Bazen beynimiz gördüğümüzden daha ziyade, görmek istediğimizi algılıyor.
Bunu, yazı çok okunsun diye de yapmadım.
Okunursa da ne ala…
Ege Denizi’nde yaklaşık 15 gündür çok ciddi sarsıntılar yaşanıyor.
Büyüklüğü 5’i geçmeyenleri artık haber olarak görmüyoruz.
Geçen hafta, 5.3’lük bir sarsıntı oldu.
Dün akşamki 5.2’lik deprem gibi o da Aydın’da hissedildi.
Uzmanlar, Ege Denizi’nde depremlerin merkezi olan adadaki volkanın patlaması halinde “Hepimize Allah’a ısmarladık” dedi.
Bölgedeki Büyükşehir Belediye Başkanları olağanüstü toplandı.
AFAD, tedbirleri gözden geçirdi, açıklamalar yaptı.
Bu kadar yoğun deprem gündemi arasında bizim internet sitesinde, “Aydınlı adam genelevde öldü” haberi daha çok okundu.

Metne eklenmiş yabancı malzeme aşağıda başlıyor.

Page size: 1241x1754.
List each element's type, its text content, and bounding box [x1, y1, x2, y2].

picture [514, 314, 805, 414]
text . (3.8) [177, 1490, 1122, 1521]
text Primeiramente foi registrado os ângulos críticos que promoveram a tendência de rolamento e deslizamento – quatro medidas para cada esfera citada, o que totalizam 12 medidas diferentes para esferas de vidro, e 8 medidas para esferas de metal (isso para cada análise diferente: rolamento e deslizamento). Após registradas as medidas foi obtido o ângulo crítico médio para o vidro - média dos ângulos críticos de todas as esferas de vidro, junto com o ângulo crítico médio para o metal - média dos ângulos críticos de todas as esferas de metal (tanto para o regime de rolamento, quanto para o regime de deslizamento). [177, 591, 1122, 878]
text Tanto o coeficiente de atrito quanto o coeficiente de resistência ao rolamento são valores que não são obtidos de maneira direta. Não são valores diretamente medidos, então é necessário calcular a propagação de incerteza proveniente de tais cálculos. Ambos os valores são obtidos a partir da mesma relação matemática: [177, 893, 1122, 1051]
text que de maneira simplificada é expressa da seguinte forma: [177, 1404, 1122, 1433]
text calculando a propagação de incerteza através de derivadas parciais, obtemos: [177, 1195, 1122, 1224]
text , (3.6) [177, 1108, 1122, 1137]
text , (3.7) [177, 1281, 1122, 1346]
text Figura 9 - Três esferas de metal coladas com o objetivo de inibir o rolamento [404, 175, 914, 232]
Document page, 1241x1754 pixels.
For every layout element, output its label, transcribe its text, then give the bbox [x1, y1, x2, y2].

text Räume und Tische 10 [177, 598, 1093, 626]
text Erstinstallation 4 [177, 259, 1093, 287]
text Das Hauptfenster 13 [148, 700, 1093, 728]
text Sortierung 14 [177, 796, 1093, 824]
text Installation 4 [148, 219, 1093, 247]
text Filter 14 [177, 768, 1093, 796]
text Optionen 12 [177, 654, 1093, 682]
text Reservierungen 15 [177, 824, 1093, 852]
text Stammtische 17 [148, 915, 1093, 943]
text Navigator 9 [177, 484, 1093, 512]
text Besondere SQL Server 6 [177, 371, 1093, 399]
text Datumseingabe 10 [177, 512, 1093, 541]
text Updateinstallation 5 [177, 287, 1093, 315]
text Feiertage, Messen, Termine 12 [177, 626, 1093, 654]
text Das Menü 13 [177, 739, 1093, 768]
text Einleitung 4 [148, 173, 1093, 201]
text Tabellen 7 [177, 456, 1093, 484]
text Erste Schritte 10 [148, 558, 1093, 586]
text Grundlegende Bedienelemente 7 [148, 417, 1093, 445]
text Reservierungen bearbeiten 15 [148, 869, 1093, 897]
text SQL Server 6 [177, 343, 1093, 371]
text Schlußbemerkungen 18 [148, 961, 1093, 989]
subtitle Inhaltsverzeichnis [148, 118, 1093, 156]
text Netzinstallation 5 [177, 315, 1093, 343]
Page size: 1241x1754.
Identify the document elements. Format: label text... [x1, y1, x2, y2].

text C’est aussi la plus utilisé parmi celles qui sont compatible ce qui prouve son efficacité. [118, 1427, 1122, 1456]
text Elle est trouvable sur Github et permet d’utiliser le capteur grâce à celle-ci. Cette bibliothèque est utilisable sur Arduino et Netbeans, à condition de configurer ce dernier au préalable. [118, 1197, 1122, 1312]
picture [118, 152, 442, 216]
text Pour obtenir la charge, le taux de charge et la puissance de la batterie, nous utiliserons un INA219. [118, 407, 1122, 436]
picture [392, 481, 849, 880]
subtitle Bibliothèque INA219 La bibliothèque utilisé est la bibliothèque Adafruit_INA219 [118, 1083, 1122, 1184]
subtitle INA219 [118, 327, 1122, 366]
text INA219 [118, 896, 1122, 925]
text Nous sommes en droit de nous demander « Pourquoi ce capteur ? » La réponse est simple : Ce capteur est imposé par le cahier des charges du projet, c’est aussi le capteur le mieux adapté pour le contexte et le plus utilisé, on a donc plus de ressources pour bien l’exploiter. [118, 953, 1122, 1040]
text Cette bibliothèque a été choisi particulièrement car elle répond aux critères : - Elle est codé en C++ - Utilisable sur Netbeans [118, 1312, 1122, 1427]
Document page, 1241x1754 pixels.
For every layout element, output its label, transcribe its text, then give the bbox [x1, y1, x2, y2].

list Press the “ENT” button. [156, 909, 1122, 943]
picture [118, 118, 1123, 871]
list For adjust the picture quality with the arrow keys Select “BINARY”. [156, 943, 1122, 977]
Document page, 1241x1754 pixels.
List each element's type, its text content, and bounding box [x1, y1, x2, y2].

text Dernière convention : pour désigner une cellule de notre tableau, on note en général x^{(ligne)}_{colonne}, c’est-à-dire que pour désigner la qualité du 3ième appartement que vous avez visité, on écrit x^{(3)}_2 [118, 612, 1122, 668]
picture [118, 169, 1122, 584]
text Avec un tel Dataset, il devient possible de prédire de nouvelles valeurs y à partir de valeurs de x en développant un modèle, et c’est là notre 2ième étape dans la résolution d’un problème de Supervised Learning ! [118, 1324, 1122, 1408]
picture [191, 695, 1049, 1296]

Ege’deki depremler, Aydın’daki sarsıntılar ikinci planda kaldı.
Bundan önceki yazımda “Ege çalkalanırsa, Aydın göçer” demiştim.
Çok sayıda deprem bilimci de, benzer şeyleri söyledi.
Maksadımız insanlarımızı korkuya sevk etmek değil.
Allah bölgemize böyle bir felaket yaşatmasın, oradaki volkan patlamasın, sarsıntılar bir an önce son bulsun.
Bunlar duamız, dilek ve temennilerimiz…
Fakat günde en az 3-4 kez Aydın’ın merkezinden ve özellikle kıyı ilçelerinden hissedilen depremlerle ilgili bilinçli olmamız, kötü senaryolara karşı bireysel olarak da tedbirler almamız gerekiyor.
Yakın tarihte “asrın felaketi” olarak nitelendirilen büyük bir deprem yaşanan ülkemizde hala bu acılardan ders çıkaramamışsak da, Allah müstehakımızı verir.
Devlet, Didim ve Bodrum gibi kıyı şehirlerde erken uyarı sistemleri kurdu.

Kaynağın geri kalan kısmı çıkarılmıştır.